The $24 million project, which also includes a new pedestrian bridge across Grierson Hill Road, was designed by DIALOG which has had a hand in several public projects in and around Edmonton.

“We saw a rather pragmatic need to connect the River Valley to downtown Edmonton,” says Jeff DiBattista, structural engineer and practice principal at DIALOG. “We also saw an opportunity to deliver a journey that was beautiful.”

That vision ties in the renaissance of downtown Edmonton, once mocked as “deadmonton.”

The Walterdale bridge, the new library, the massive mixed-use Edmonton arena district (ice) project and the ongoing discussion for an urban gondola — the Prairie Sky project — as a rapid transit mode to carry commuters across the River Valley have steadily added to the city’s skyline and points of interest, indeed, as has the Mechanized River Valley Access.

The team started with a design charette with local stakeholders and then held one of their own internally, bringing on colleagues and others from other areas of speciality engineering, such as mechanical engineering, from across Canada.

“It wasn’t part of the budget but it was something we wanted to do,” DiBattista says. “We also looked at Switzerland for expertise in funicular railways because it’s not something we had experience with.”

With the concept taking shape, steel quickly emerged as the right material for a variety of reasons, he says, one being that steel can be especially elegant given the right application and design. Paired with the specially finished wood steps, it’s a delight of form and function.

Steel also allows the bridge to be supported without bearings or deck joints at the elevator shaft because the columns can deform longitudinally to accommodate thermal expansion and contraction.

“By using steel for the bridge superstructure, we were able to extend the bridge cantilever a significant distance into the river valley, while minimizing our physical footprint on the valley floor,” DiBattista says. “Case in point, a tree still stands directly below the 19-metre-high cantilever; careful erection procedures helped us make this possible.”

Also, he says, steel was the best choice when it became clear weight would be a design challenge.

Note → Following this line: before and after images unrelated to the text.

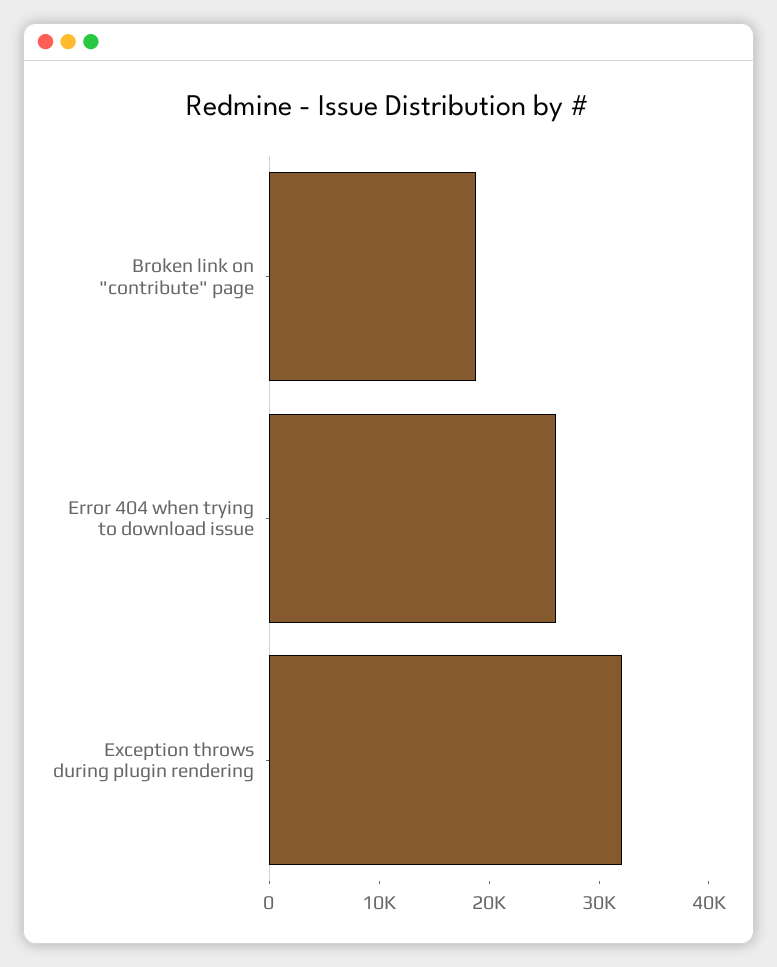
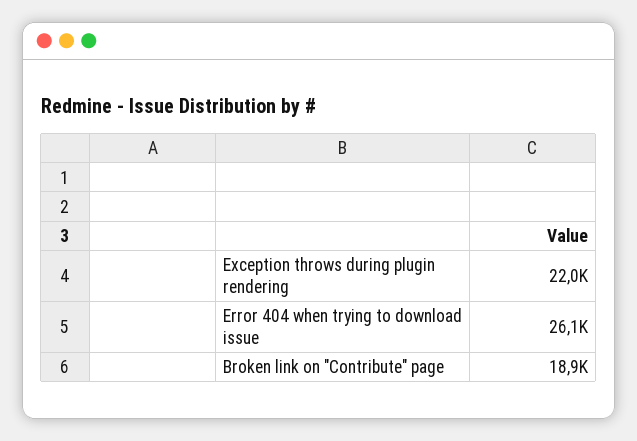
  {
    "Broken link on \"contribute\" page": 18900,
    "Error 404 when trying to download issue": 26100,
-   "Exception throws during plugin rendering": 32000
+   "Exception throws during plugin rendering": 22000
  }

The entire structure sits on the steep bank of the river and with no bedrock to tap into, the design team opted to set the concrete support piers with helical screw piles.

“We needed to keep the weight down because we didn’t want to destabilize the bank and cause problems,” DiBattista says. “It also kept the heavy equipment we had to use to a minimum.”

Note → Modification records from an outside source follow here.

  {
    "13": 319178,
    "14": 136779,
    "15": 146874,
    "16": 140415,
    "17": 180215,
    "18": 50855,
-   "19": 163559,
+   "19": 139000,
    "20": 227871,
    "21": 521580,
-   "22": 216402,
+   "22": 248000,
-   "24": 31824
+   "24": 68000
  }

The project rolled out smoothly, he says, and while there are always challenges none were out of the ordinary or caused major delays.

“We really want to give a shout-out to acknowledge our partners on this project, the city of Edmonton, who worked early on to get the land rights because at the top we were on Fairmont Hotel and McDonald’s property and it allows us to change the design to make it better,” he says with nods to Norfab Manufacturing and Supreme Steel. “And construction manager Sam Johnson from Graham Infrastructure was so important to this.”